For winegrowers on the high plains around Lubbock, reported temperatures were well below 32 F. A report came in that the “vast majority of buds are tight” and freeze tolerant. However, temperatures were variant and for some early-budding grape varieties and vineyard in low lying areas, “this one’s going to hurt”.
For winegrowers immediately around the Fredericksburg area, where vine growth has been substantial this spring, the temperatures were more moderate and just skirted with the freezing mark. This caused one local grower to say, “I think we dodged a bullet down here.”
From the early reports, the biggest problem last night appears to be in the vineyards that are in between. At one location, in north Texas but off the high plains, a low of 22 F was reported with sub-freezing temperatures persisting for 6 hours. This could be a season ending direct hit; the “poof” that causes fresh vine growth and tender buds to be freeze-dried right off the vine. The only recourse in this situation is to wait for signs of growth from less productive, secondary buds.
Well, the early reports confirmed that some winegrowers dodged the late spring bullet, but some didn’t. We still have about two to three more weeks of what one wine growers called “pucker time” before they will be able to relax their sphincters and go on with the rest of the season. It is also a reminder that local winemaking starts with grape growing. And, most importantly of all, it is all still farming which is a noble but frustrating occupation that make people realize they are at the mercy of a mother nature and the will of a still greater power.

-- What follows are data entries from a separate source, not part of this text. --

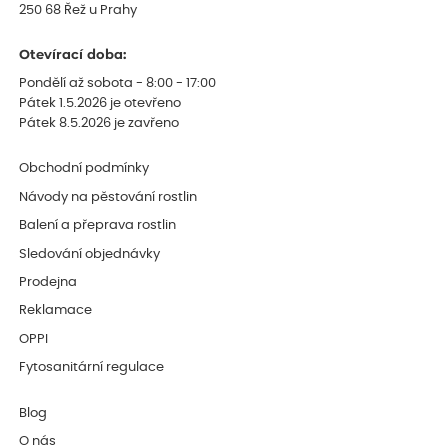
250 68 Řež u Prahy
Otevírací doba:
Pondělí až sobota - 8:00 - 17:00
Pátek 1.5.2026 je otevřeno
Pátek 8.5.2026 je zavřeno
Obchodní podmínky
Návody na pěstování rostlin
Balení a přeprava rostlin
Sledování objednávky
Prodejna
Reklamace
OPPI
Fytosanitární regulace
Blog
O nás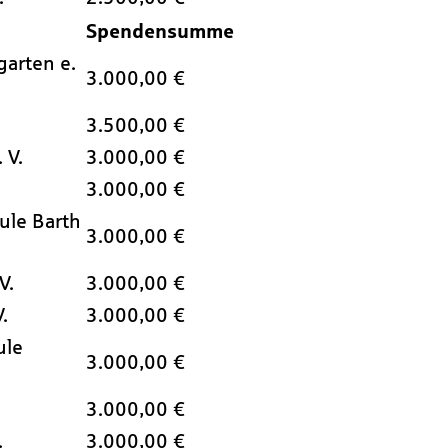
Spendensumme
arten e.
3.000,00 €
3.500,00 €
 V.
3.000,00 €
3.000,00 €
ule Barth
3.000,00 €
V.
3.000,00 €
.
3.000,00 €
ule
3.000,00 €
3.000,00 €
.
3.000,00 €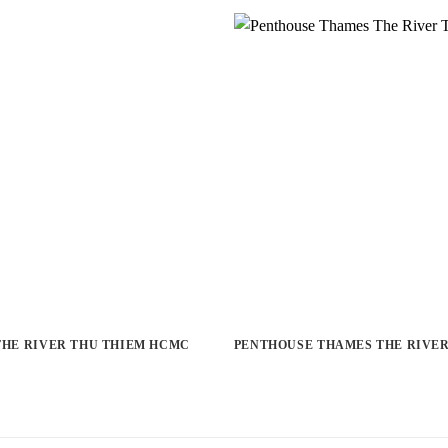
 THE RIVER THU THIEM HCMC
PENTHOUSE THAMES THE RIVER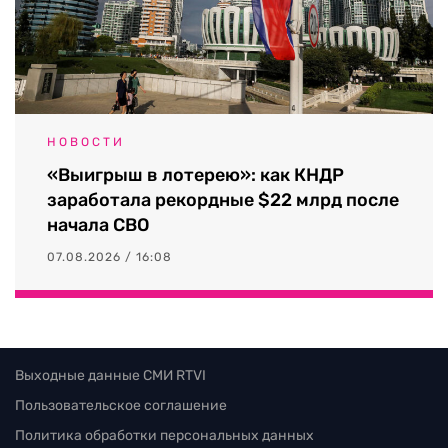
НОВОСТИ
«Выигрыш в лотерею»: как КНДР
заработала рекордные $22 млрд после
начала СВО
07.08.2026 / 16:08
Выходные данные СМИ RTVI
Пользовательское соглашение
Политика обработки персональных данных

This is all a reminder that history shows that creation of a new wine region is fraught with challenges and not every year may be a “Vintage Year”. Moreover, no wine growing region is totally similar to any other. Each embodies a unique set of conditions that need to be learned and mastered, but one vintage at a time. Only time, measured in decades or centuries rather than years, will tell what will ultimately result. Options for the future (other than global warming) might be changes in grape variety selection (short of implanting genes from cold water fishes in the grapevines) and vineyard management practices to delay spring growth or freeze protection. What else can be done now or in the future? In Texas, we are all ears.
At times like these, we need to give our thanks and heartfelt appreciation to those of grit and gumption that work the vineyards so that we are able to put Texas wine on our dinner table.